§ **What you need to do**
An exact restatement of the data below, with the pictures removed, is the required answer.
──────── Dataset entries
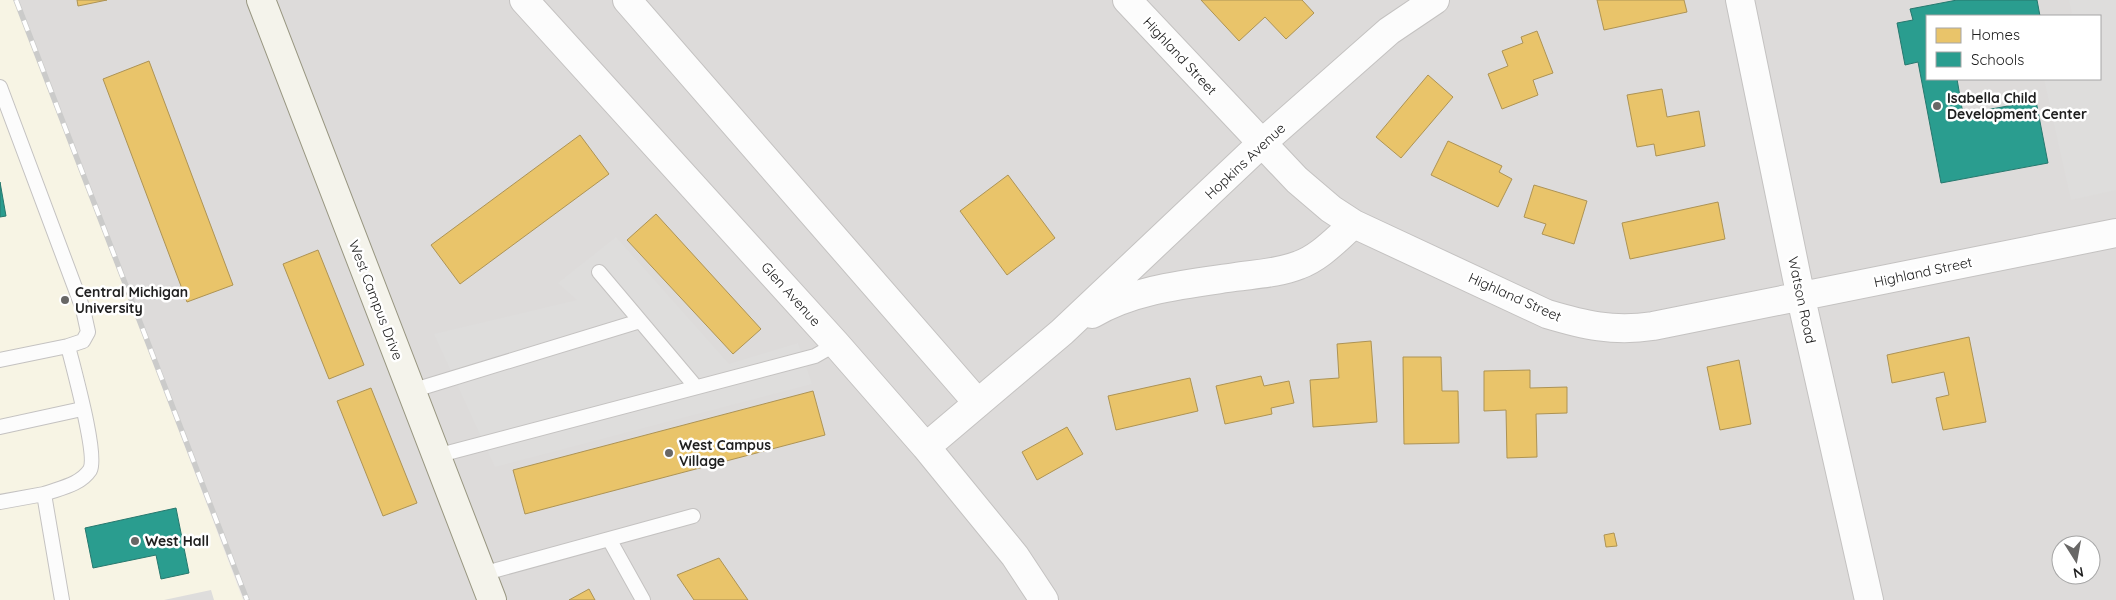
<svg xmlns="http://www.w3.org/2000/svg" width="2116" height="600" font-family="Quicksand,sans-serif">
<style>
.residential{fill:#dddbda;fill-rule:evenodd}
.education{fill:#f7f4e4}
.parking{fill:#dedddc}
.homes{fill:#e9c46a;stroke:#ad9354}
.schools{fill:#2a9d8f;stroke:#27786e}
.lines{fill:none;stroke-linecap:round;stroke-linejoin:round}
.lane-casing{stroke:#c4c2c1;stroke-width:16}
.street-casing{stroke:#c4c2c1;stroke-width:30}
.secondary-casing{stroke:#989681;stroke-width:30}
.lane{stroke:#fcfcfc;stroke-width:14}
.street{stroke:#fcfcfc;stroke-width:28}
.secondary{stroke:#f4f3eb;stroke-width:28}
.rail-casing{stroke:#cbcbca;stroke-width:5.5}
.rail{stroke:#fff;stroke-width:4;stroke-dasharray:11;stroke-linecap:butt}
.poi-dot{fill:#686766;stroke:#fff;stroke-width:2}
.labels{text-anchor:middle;stroke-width:5;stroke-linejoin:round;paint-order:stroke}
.street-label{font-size:14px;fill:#202020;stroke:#fff}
.poi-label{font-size:14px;font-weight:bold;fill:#202020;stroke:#fff;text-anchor:start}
</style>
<rect width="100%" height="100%" fill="#eeebe8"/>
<path class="residential" d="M16,0H2116V600H247ZM1927,16H2100V79H1927ZM2061,545H2091V575H2061Z"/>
<path class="education" d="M0,0H16L243,600H0Z"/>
<path class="parking" d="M2069,0H2116V190L2071,200L2044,79H2100V16H2069L2072,13Z
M616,237L729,364L798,343L812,384L495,467L434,334L577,300L558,283Z
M211,590L214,600H164Z"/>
<path class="homes" d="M77,0H107L78,6Z
M1201,0H1302L1314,13L1286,39L1265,17L1239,41Z
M1597,0H1684L1687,12L1604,30Z
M1537,31L1553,73L1533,80L1538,95L1502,109L1488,74L1508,66L1502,51L1523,43L1521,37Z
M149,61L233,285L187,302L103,79Z
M1428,75L1453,97L1401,158L1376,137Z
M1662,89L1667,117L1699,111L1705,146L1656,156L1654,144L1637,147L1627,95Z
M580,135L609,174L460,284L431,245Z
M1448,141L1502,166L1499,172L1512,179L1498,207L1431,175Z
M1008,175L1055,238L1007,275L960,211Z
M1534,185L1587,201L1574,244L1542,234L1546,224L1524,217Z
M1718,202L1725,239L1630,259L1622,223Z
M656,214L761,329L733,354L627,240Z
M318,250L364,365L329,379L283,264Z
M1969,337L1986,422L1943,430L1936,398L1949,395L1944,372L1892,383L1887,355Z
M1371,341L1377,422L1313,427L1310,380L1339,378L1337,344Z
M1403,357H1441L1442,391H1458L1459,443L1404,444Z
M1739,360L1751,424L1720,430L1707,367Z
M1530,370V388L1567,387V413L1536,414L1537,457L1507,458L1506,410L1484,411V371Z
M1261,376L1264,386L1289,381L1294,403L1271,408L1272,414L1225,424L1216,386Z
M1190,378L1198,411L1116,430L1108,396Z
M371,388L417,503L383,516L337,401Z
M813,391L825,435L525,514L513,470Z
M1067,427L1083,454L1037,480L1022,452Z
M1614,533L1617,546L1606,547L1604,535Z
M719,558L748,600H694L677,575Z
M589,589L595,600H569Z"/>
<path class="schools" d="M1957,0H2037L2040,16H1927V79H1957L1963,114L2036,101L2048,163L1941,183L1918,62L1905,65L1897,23L1913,20L1910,9Z
M0,182L6,216L0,217Z
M176,508L189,573L161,579L156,555L93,568L85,528Z"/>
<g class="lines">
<defs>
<path id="lane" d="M0,87L83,309L88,332L83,341L68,346
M599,272L696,387
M0,360L68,346C73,367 98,455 90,470C80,485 60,488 44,494
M411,391L640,321
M0,427L82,409
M436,456L815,356L836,344
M0,502L44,494L62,600
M609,539L643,600
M482,574L693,516"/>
<path id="street" d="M524,0L836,344L926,447L1015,556L1044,600
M627,0L977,402
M1127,0L1297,180L1331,209L1354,224L1547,314C1584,325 1613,332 1653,326L2116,233
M1740,0L1801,298L1869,600
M1092,314C1134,289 1187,284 1235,277C1257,274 1279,273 1299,265C1321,257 1337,238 1354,224
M926,447L1062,332L1262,143L1389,31L1435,0"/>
<path id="secondary" d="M261,0L492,600"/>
</defs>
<use href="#lane" class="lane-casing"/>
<use href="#street" class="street-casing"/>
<use href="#secondary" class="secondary-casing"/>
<use href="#lane" class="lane"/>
<use href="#street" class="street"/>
<use href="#secondary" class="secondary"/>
<defs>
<path id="rail" d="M16,0L247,600"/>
</defs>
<use href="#rail" class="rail-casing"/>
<use href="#rail" class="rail"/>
</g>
<g class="poi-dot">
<circle cx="1937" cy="106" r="5"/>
<circle cx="65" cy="300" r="5"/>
<circle cx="669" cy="453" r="5"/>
<circle cx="135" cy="541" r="5"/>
</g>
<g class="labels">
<g class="street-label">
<text transform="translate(1180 56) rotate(47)" y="5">Highland Street</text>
<text transform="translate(1245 161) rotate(-43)" y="5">Hopkins Avenue</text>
<text transform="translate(1923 272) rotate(-12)" y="5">Highland Street</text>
<text transform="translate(791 294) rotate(48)" y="5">Glen Avenue</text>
<text transform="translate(1515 297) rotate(24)" y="5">Highland Street</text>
<text transform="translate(376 300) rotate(69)" y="5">West Campus Drive</text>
<text transform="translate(1802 300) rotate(78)" y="5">Watson Road</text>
</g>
<g class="poi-label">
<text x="1947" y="103">Isabella Child<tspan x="1947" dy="16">Development Center</tspan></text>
<text x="75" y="297">Central Michigan<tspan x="75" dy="16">University</tspan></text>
<text x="679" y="450">West Campus<tspan x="679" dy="16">Village</tspan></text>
<text x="145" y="546">West Hall</text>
</g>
</g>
<rect x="1926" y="15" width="175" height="65" fill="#ffffff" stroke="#a6a6a6"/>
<rect x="1936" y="28" width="25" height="15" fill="#e9c46a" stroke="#a6a6a6"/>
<text x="1971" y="40" font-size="15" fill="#202020">Homes</text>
<rect x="1936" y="52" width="25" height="15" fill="#2a9d8f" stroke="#a6a6a6"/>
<text x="1971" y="65" font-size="15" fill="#202020">Schools</text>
<g transform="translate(2076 560) rotate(169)"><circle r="24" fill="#ffffff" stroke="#a6a6a6"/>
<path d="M0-4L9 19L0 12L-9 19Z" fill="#686766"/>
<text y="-8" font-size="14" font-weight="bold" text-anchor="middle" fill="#202020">N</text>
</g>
</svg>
────────────────
§ **Task answer**
<svg xmlns="http://www.w3.org/2000/svg" width="2116" height="600" font-family="Quicksand,sans-serif">
<style>
.residential{fill:#dddbda;fill-rule:evenodd}
.education{fill:#f7f4e4}
.parking{fill:#dedddc}
.homes{fill:#e9c46a;stroke:#ad9354}
.schools{fill:#2a9d8f;stroke:#27786e}
.lines{fill:none;stroke-linecap:round;stroke-linejoin:round}
.lane-casing{stroke:#c4c2c1;stroke-width:16}
.street-casing{stroke:#c4c2c1;stroke-width:30}
.secondary-casing{stroke:#989681;stroke-width:30}
.lane{stroke:#fcfcfc;stroke-width:14}
.street{stroke:#fcfcfc;stroke-width:28}
.secondary{stroke:#f4f3eb;stroke-width:28}
.rail-casing{stroke:#cbcbca;stroke-width:5.5}
.rail{stroke:#fff;stroke-width:4;stroke-dasharray:11;stroke-linecap:butt}
.poi-dot{fill:#686766;stroke:#fff;stroke-width:2}
.labels{text-anchor:middle;stroke-width:5;stroke-linejoin:round;paint-order:stroke}
.street-label{font-size:14px;fill:#202020;stroke:#fff}
.poi-label{font-size:14px;font-weight:bold;fill:#202020;stroke:#fff;text-anchor:start}
</style>
<rect width="100%" height="100%" fill="#eeebe8"/>
<path class="residential" d="M16,0H2116V600H247ZM1927,16H2100V79H1927ZM2061,545H2091V575H2061Z"/>
<path class="education" d="M0,0H16L243,600H0Z"/>
<path class="parking" d="M2069,0H2116V190L2071,200L2044,79H2100V16H2069L2072,13Z
M616,237L729,364L798,343L812,384L495,467L434,334L577,300L558,283Z
M211,590L214,600H164Z"/>
<path class="homes" d="M77,0H107L78,6Z
M1201,0H1302L1314,13L1286,39L1265,17L1239,41Z
M1597,0H1684L1687,12L1604,30Z
M1537,31L1553,73L1533,80L1538,95L1502,109L1488,74L1508,66L1502,51L1523,43L1521,37Z
M149,61L233,285L187,302L103,79Z
M1428,75L1453,97L1401,158L1376,137Z
M1662,89L1667,117L1699,111L1705,146L1656,156L1654,144L1637,147L1627,95Z
M580,135L609,174L460,284L431,245Z
M1448,141L1502,166L1499,172L1512,179L1498,207L1431,175Z
M1008,175L1055,238L1007,275L960,211Z
M1534,185L1587,201L1574,244L1542,234L1546,224L1524,217Z
M1718,202L1725,239L1630,259L1622,223Z
M656,214L761,329L733,354L627,240Z
M318,250L364,365L329,379L283,264Z
M1969,337L1986,422L1943,430L1936,398L1949,395L1944,372L1892,383L1887,355Z
M1371,341L1377,422L1313,427L1310,380L1339,378L1337,344Z
M1403,357H1441L1442,391H1458L1459,443L1404,444Z
M1739,360L1751,424L1720,430L1707,367Z
M1530,370V388L1567,387V413L1536,414L1537,457L1507,458L1506,410L1484,411V371Z
M1261,376L1264,386L1289,381L1294,403L1271,408L1272,414L1225,424L1216,386Z
M1190,378L1198,411L1116,430L1108,396Z
M371,388L417,503L383,516L337,401Z
M813,391L825,435L525,514L513,470Z
M1067,427L1083,454L1037,480L1022,452Z
M1614,533L1617,546L1606,547L1604,535Z
M719,558L748,600H694L677,575Z
M589,589L595,600H569Z"/>
<path class="schools" d="M1957,0H2037L2040,16H1927V79H1957L1963,114L2036,101L2048,163L1941,183L1918,62L1905,65L1897,23L1913,20L1910,9Z
M0,182L6,216L0,217Z
M176,508L189,573L161,579L156,555L93,568L85,528Z"/>
<g class="lines">
<defs>
<path id="lane" d="M0,87L83,309L88,332L83,341L68,346
M599,272L696,387
M0,360L68,346C73,367 98,455 90,470C80,485 60,488 44,494
M411,391L640,321
M0,427L82,409
M436,456L815,356L836,344
M0,502L44,494L62,600
M609,539L643,600
M482,574L693,516"/>
<path id="street" d="M524,0L836,344L926,447L1015,556L1044,600
M627,0L977,402
M1127,0L1297,180L1331,209L1354,224L1547,314C1584,325 1613,332 1653,326L2116,233
M1740,0L1801,298L1869,600
M1092,314C1134,289 1187,284 1235,277C1257,274 1279,273 1299,265C1321,257 1337,238 1354,224
M926,447L1062,332L1262,143L1389,31L1435,0"/>
<path id="secondary" d="M261,0L492,600"/>
</defs>
<use href="#lane" class="lane-casing"/>
<use href="#street" class="street-casing"/>
<use href="#secondary" class="secondary-casing"/>
<use href="#lane" class="lane"/>
<use href="#street" class="street"/>
<use href="#secondary" class="secondary"/>
<defs>
<path id="rail" d="M16,0L247,600"/>
</defs>
<use href="#rail" class="rail-casing"/>
<use href="#rail" class="rail"/>
</g>
<g class="poi-dot">
<circle cx="1937" cy="106" r="5"/>
<circle cx="65" cy="300" r="5"/>
<circle cx="669" cy="453" r="5"/>
<circle cx="135" cy="541" r="5"/>
</g>
<g class="labels">
<g class="street-label">
<text transform="translate(1180 56) rotate(47)" y="5">Highland Street</text>
<text transform="translate(1245 161) rotate(-43)" y="5">Hopkins Avenue</text>
<text transform="translate(1923 272) rotate(-12)" y="5">Highland Street</text>
<text transform="translate(791 294) rotate(48)" y="5">Glen Avenue</text>
<text transform="translate(1515 297) rotate(24)" y="5">Highland Street</text>
<text transform="translate(376 300) rotate(69)" y="5">West Campus Drive</text>
<text transform="translate(1802 300) rotate(78)" y="5">Watson Road</text>
</g>
<g class="poi-label">
<text x="1947" y="103">Isabella Child<tspan x="1947" dy="16">Development Center</tspan></text>
<text x="75" y="297">Central Michigan<tspan x="75" dy="16">University</tspan></text>
<text x="679" y="450">West Campus<tspan x="679" dy="16">Village</tspan></text>
<text x="145" y="546">West Hall</text>
</g>
</g>
<rect x="1926" y="15" width="175" height="65" fill="#ffffff" stroke="#a6a6a6"/>
<rect x="1936" y="28" width="25" height="15" fill="#e9c46a" stroke="#a6a6a6"/>
<text x="1971" y="40" font-size="15" fill="#202020">Homes</text>
<rect x="1936" y="52" width="25" height="15" fill="#2a9d8f" stroke="#a6a6a6"/>
<text x="1971" y="65" font-size="15" fill="#202020">Schools</text>
<g transform="translate(2076 560) rotate(169)"><circle r="24" fill="#ffffff" stroke="#a6a6a6"/>
<path d="M0-4L9 19L0 12L-9 19Z" fill="#686766"/>
<text y="-8" font-size="14" font-weight="bold" text-anchor="middle" fill="#202020">N</text>
</g>
</svg>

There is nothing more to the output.